ISPC Online Compiler
ISPC stands for Intel SPMD Program Compiler. It takes C-like code and compiles it to use SIMD instructions (SSE, AVX, AVX-512) on your CPU. The idea: you write code that looks like it operates on a single value, and ISPC automatically runs it across multiple data lanes in parallel. No intrinsics, no manual vectorization.
This matters for performance-critical code -- image processing, physics simulations, ray tracing, scientific computing. Hand-writing SIMD intrinsics is tedious and error-prone. ISPC gives you most of the performance with much less pain.
Why use an ISPC online compiler?
ISPC requires the Intel compiler toolchain and understanding of how it interfaces with C/C++ code through export functions. For learning the SPMD model or testing how ISPC handles a particular computation, an online compiler removes the build system complexity.

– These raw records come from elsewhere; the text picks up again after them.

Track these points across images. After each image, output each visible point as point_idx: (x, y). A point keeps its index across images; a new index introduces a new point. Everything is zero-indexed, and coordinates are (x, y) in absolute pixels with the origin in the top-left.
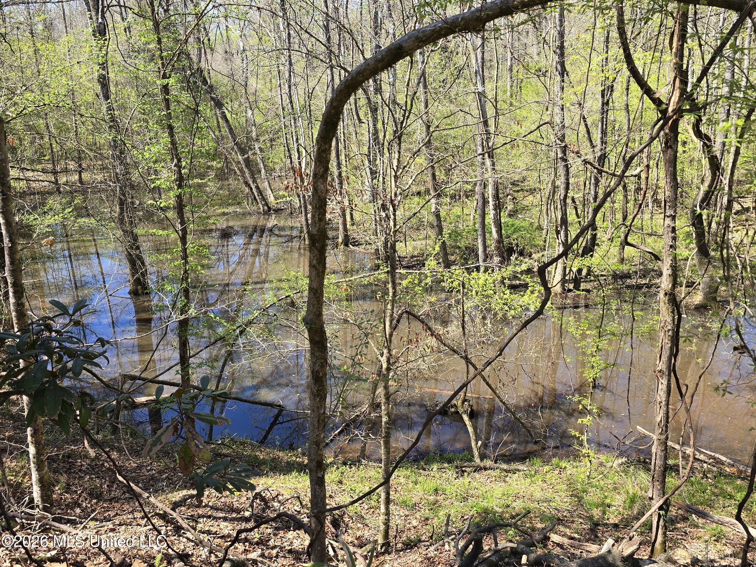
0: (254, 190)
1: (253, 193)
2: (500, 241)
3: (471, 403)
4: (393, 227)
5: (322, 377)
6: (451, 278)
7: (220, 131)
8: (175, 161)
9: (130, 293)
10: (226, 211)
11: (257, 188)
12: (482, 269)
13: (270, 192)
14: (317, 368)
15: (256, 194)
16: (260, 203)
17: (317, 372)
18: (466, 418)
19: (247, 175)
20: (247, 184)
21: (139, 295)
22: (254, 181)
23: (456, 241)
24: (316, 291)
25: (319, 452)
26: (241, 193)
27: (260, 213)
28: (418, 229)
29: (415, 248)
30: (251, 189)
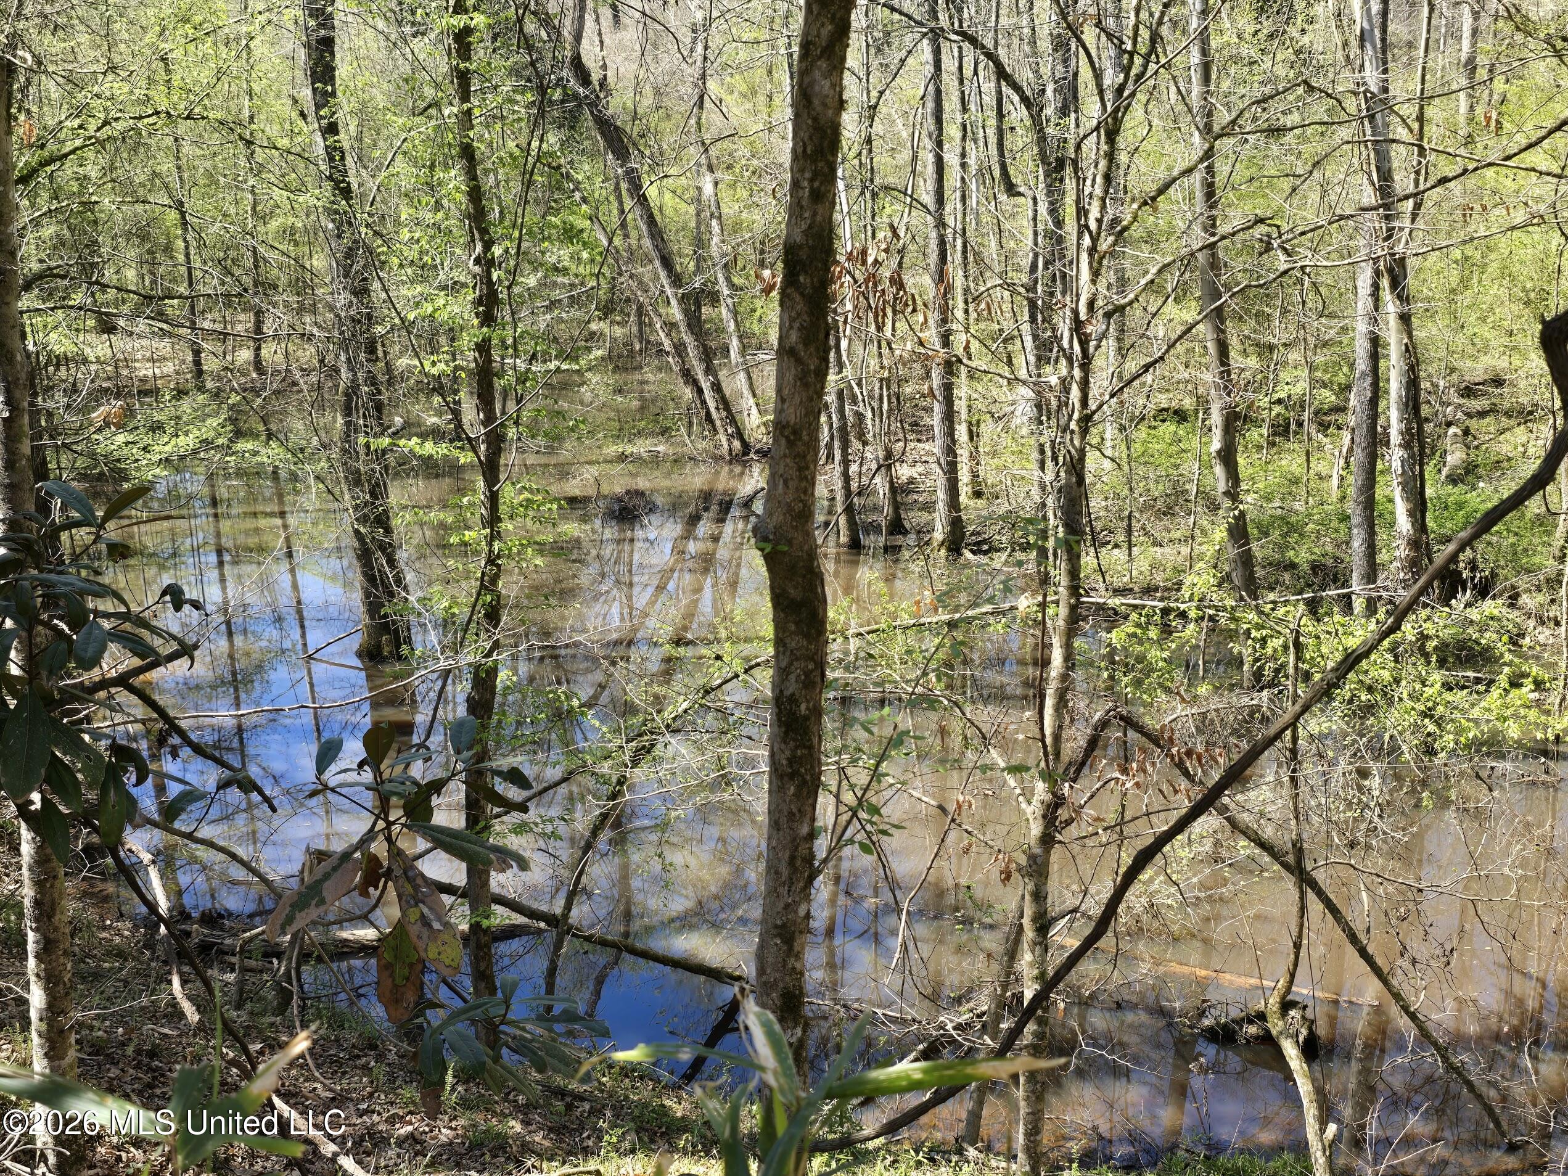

A simple ISPC export function
export void compute_mandelbrot(
uniform float x0[], uniform float y0[],
uniform int output[], uniform int count,
uniform int max_iter)
{
foreach (i = 0 ... count) {
float cx = x0[i];
float cy = y0[i];
float zx = 0.0f;
float zy = 0.0f;
int iter = 0;
while (iter < max_iter && (zx*zx + zy*zy) < 4.0f) {
float temp = zx*zx - zy*zy + cx;
zy = 2.0f * zx * zy + cy;
zx = temp;
iter++;
}
output[i] = iter;
}
}
The foreach construct is where the magic happens. Each iteration runs in a separate SIMD lane, so on an AVX2 machine, 8 iterations execute simultaneously. Variables without the uniform qualifier are "varying" -- each program instance (SIMD lane) has its own copy. uniform values are shared across all lanes. This distinction is what makes ISPC's performance model explicit without requiring you to think in terms of vector registers.
ISPC on OneCompiler
OneCompiler provides an ISPC environment where you can write and test ISPC functions. It's useful for understanding the SPMD programming model, experimenting with foreach and uniform/varying semantics, and seeing how the language handles control flow divergence across SIMD lanes.